Hi, it's nice to hear, that the library is useful. In general, you may think about the count
field as the number of adjacent tokens, which were merged by the algorithm in order to produce the largest block possible.
So in your example the count 2 means, that the first diff block consists of 2 adjacent tokens: the word Hello
+ a delimiter (a single space in your case). The same holds for the second block, i.e.:
'John'
+ ' '
+ 'Doe'
.
Because I am using the diff_words and not diff_words_with_spaces method I was expecting the counting to be different. Is there way to achieve a different counting where only words are counted?
I wanted to calculate how similar two documents are using the Jaccard-Index and I am interested in how many words are different, not counting whitespace.
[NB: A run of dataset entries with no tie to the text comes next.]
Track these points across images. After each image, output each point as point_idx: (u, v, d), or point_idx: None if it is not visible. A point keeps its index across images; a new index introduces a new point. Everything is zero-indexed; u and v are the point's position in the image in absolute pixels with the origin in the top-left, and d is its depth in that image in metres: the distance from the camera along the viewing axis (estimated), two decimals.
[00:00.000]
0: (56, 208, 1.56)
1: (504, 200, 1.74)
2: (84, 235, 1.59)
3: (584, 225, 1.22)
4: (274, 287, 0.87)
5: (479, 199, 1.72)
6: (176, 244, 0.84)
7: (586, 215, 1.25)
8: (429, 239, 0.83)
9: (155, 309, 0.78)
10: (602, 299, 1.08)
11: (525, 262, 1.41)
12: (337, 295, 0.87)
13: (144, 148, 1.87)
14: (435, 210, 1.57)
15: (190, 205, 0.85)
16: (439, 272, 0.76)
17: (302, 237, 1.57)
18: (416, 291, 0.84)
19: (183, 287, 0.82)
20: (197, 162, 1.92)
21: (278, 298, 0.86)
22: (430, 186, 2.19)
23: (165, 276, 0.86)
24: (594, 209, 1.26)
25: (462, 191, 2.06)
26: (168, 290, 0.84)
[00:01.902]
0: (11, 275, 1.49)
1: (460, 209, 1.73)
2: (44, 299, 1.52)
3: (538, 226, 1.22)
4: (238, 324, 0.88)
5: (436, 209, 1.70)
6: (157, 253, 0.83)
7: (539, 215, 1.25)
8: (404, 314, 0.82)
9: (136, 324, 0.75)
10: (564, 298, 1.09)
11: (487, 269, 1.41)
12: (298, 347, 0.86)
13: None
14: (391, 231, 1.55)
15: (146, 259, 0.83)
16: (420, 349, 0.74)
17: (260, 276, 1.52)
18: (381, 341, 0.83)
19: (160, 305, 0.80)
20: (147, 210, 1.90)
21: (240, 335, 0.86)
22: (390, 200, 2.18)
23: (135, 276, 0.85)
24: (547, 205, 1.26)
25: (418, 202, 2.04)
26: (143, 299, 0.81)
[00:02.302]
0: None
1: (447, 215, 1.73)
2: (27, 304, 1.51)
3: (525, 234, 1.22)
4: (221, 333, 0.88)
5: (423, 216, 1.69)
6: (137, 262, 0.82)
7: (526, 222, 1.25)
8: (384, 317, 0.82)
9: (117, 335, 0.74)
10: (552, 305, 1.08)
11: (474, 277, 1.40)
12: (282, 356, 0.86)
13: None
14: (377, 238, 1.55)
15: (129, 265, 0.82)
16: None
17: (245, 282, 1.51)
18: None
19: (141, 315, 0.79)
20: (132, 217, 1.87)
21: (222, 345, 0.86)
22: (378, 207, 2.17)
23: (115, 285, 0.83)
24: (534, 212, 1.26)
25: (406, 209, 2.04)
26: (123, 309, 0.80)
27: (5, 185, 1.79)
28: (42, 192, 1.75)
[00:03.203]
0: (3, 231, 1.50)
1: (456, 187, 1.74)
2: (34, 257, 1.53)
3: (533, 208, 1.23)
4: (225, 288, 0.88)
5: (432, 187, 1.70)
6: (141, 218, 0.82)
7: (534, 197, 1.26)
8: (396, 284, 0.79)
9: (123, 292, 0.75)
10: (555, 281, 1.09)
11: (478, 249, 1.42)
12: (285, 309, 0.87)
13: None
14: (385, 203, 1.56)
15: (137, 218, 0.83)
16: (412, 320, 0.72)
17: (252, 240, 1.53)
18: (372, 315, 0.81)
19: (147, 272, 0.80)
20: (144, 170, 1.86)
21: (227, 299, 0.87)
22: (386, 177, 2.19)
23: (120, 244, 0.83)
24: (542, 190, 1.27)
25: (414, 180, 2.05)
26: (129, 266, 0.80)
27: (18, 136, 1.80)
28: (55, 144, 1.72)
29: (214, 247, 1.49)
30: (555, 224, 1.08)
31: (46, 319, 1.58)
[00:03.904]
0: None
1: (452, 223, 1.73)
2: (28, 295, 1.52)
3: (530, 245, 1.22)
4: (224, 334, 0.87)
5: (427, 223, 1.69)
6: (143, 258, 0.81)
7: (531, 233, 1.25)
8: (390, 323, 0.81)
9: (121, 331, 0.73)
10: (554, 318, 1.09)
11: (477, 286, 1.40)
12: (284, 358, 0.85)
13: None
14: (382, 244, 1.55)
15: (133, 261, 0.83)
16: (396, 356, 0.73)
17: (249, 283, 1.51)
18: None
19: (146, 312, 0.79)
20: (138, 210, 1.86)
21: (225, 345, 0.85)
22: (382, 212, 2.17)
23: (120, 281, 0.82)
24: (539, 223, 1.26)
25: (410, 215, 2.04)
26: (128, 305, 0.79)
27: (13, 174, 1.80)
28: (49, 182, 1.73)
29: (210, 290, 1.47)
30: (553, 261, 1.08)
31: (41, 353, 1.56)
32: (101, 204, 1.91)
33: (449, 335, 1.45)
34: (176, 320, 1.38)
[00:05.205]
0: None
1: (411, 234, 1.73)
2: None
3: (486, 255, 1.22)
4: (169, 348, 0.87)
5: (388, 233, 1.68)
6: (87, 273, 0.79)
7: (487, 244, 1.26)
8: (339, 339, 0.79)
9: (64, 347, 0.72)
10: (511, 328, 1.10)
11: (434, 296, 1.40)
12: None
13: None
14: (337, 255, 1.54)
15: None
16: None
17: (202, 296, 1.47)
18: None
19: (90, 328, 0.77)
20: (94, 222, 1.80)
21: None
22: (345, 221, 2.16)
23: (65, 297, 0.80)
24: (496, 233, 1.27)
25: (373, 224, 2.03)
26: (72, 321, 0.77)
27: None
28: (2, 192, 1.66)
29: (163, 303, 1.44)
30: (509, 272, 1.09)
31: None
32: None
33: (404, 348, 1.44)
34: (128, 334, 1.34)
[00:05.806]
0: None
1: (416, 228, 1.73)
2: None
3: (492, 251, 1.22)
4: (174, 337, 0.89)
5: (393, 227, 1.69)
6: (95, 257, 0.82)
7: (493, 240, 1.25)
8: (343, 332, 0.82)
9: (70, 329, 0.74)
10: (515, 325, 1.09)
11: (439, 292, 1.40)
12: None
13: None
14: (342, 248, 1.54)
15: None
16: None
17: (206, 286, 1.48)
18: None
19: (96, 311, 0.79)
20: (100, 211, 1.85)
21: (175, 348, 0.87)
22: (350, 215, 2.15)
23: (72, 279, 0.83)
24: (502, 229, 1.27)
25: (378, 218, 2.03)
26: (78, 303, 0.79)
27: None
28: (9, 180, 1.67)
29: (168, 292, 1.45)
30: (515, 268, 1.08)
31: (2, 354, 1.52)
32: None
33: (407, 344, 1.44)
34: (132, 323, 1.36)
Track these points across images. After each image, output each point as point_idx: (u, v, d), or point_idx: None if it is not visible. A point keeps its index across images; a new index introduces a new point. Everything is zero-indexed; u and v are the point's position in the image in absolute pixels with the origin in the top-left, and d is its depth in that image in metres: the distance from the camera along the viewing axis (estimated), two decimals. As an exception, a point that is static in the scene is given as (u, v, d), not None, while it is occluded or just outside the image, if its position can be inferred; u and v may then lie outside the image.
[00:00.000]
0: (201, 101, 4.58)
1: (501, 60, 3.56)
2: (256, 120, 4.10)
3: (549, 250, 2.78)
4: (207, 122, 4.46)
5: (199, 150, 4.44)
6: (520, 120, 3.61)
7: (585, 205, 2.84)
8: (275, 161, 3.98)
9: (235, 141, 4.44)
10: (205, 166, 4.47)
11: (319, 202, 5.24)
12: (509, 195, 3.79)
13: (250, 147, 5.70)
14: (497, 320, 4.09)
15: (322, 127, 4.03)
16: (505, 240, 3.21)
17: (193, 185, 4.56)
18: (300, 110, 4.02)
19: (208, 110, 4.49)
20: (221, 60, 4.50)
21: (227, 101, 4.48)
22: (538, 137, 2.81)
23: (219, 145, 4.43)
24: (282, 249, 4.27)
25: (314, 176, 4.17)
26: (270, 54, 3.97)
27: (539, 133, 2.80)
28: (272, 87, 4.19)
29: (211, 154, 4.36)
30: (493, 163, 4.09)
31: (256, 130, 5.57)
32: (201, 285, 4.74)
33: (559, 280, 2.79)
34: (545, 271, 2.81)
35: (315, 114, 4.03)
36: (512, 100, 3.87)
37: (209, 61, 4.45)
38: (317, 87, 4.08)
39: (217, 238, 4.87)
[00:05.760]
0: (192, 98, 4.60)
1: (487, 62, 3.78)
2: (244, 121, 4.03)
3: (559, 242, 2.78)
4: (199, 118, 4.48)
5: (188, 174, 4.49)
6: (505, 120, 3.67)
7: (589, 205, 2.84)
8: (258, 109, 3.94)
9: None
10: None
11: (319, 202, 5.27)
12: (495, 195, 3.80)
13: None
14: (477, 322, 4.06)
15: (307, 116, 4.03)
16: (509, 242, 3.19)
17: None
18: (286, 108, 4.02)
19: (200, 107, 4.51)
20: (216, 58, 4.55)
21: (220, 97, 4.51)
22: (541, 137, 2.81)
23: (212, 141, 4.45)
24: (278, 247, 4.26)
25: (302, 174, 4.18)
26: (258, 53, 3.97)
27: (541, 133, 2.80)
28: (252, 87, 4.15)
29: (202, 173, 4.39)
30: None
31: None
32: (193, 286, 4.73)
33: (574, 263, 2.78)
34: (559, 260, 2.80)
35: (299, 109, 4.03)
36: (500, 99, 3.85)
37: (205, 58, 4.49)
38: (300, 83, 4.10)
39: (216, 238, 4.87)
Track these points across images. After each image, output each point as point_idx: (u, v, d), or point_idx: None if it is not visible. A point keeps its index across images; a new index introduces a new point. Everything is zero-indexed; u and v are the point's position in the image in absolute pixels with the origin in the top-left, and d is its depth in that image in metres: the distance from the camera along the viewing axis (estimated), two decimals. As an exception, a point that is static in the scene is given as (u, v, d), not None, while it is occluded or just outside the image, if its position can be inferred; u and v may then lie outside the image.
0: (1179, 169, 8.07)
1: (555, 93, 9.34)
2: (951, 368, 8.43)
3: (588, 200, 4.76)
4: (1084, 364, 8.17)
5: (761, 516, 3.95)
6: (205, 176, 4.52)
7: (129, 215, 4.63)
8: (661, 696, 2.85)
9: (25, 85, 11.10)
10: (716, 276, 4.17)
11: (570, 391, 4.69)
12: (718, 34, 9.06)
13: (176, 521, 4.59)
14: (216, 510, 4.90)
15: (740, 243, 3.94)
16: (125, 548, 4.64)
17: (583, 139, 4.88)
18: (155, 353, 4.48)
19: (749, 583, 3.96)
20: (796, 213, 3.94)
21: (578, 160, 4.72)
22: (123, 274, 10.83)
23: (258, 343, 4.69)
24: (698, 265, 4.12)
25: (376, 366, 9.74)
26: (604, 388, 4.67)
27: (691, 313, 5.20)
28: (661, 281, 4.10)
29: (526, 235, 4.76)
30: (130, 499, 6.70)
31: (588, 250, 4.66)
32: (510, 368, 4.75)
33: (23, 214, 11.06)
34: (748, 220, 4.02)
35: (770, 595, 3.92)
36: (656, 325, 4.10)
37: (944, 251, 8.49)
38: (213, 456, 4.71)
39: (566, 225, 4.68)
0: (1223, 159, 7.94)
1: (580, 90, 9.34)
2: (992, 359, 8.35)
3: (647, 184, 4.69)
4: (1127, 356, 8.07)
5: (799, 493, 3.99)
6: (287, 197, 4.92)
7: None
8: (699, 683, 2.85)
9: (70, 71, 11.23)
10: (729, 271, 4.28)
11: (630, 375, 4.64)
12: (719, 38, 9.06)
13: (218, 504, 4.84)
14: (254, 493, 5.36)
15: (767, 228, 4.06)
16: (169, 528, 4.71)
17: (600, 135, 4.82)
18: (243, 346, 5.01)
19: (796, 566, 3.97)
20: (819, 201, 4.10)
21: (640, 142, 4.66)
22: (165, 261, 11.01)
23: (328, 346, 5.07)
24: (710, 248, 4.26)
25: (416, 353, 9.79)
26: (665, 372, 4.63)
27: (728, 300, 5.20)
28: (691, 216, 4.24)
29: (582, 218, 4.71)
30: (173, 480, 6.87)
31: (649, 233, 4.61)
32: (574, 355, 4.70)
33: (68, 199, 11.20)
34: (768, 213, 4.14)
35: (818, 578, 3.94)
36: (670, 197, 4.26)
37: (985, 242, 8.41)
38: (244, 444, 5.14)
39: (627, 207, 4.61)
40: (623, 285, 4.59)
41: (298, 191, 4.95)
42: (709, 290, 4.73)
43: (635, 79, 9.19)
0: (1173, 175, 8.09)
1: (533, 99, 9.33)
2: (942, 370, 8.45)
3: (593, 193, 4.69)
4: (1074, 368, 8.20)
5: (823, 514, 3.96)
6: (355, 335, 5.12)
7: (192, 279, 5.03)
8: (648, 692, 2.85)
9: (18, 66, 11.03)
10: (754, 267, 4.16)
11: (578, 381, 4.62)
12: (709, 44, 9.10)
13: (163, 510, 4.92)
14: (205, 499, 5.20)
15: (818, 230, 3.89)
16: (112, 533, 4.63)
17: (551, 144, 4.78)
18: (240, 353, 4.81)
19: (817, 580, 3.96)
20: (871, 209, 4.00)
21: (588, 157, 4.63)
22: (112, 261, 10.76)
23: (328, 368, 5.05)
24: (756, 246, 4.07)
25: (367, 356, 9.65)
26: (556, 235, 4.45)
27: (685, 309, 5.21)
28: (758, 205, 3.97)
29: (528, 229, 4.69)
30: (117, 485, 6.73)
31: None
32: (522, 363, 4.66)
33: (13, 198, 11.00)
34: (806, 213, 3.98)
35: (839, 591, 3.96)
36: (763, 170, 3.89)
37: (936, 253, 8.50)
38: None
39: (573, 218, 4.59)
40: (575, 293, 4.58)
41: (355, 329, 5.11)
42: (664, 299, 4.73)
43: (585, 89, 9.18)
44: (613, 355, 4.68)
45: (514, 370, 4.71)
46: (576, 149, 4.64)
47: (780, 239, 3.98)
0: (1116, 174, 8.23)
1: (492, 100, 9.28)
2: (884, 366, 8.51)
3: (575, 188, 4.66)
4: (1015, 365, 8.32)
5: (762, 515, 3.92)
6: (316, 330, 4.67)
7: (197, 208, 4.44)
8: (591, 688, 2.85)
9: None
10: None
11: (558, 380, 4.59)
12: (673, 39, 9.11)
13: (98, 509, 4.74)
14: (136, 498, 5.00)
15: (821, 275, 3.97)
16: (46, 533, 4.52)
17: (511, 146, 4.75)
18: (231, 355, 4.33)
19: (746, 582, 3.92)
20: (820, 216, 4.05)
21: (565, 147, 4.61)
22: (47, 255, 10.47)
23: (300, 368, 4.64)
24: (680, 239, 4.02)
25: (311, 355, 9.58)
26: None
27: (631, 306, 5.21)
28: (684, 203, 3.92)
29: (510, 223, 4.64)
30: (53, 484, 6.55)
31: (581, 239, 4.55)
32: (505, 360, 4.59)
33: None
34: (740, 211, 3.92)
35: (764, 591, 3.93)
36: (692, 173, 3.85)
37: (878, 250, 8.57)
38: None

You can get a Jaccard index from the "bag of words" of each document. You just need to tokenize the documents (e.g. split over whitespace) and make sets out of the lists of words. Then you are able to compare them in the Jaccard fashion and apply any variation of the metric you need.
Using a diff for this seems like somewhat of an over-engineering.
Of course you are completely right, for calculating the Jaccard index I can do as you suggested, I missed that. I am showing the difference between two versions of a report, that why I am using jsdiff (browser) and wanted to calculate PyReadableDiff for storing them on the database. Another metric I wanted to use is "words added" and "words deleted". My idea was just to iterate over the change dict and add up the counts. Anyway I can just tokenize the value on whitespace and get the word count.
Thanks a lot to both of you for your time and have a good day!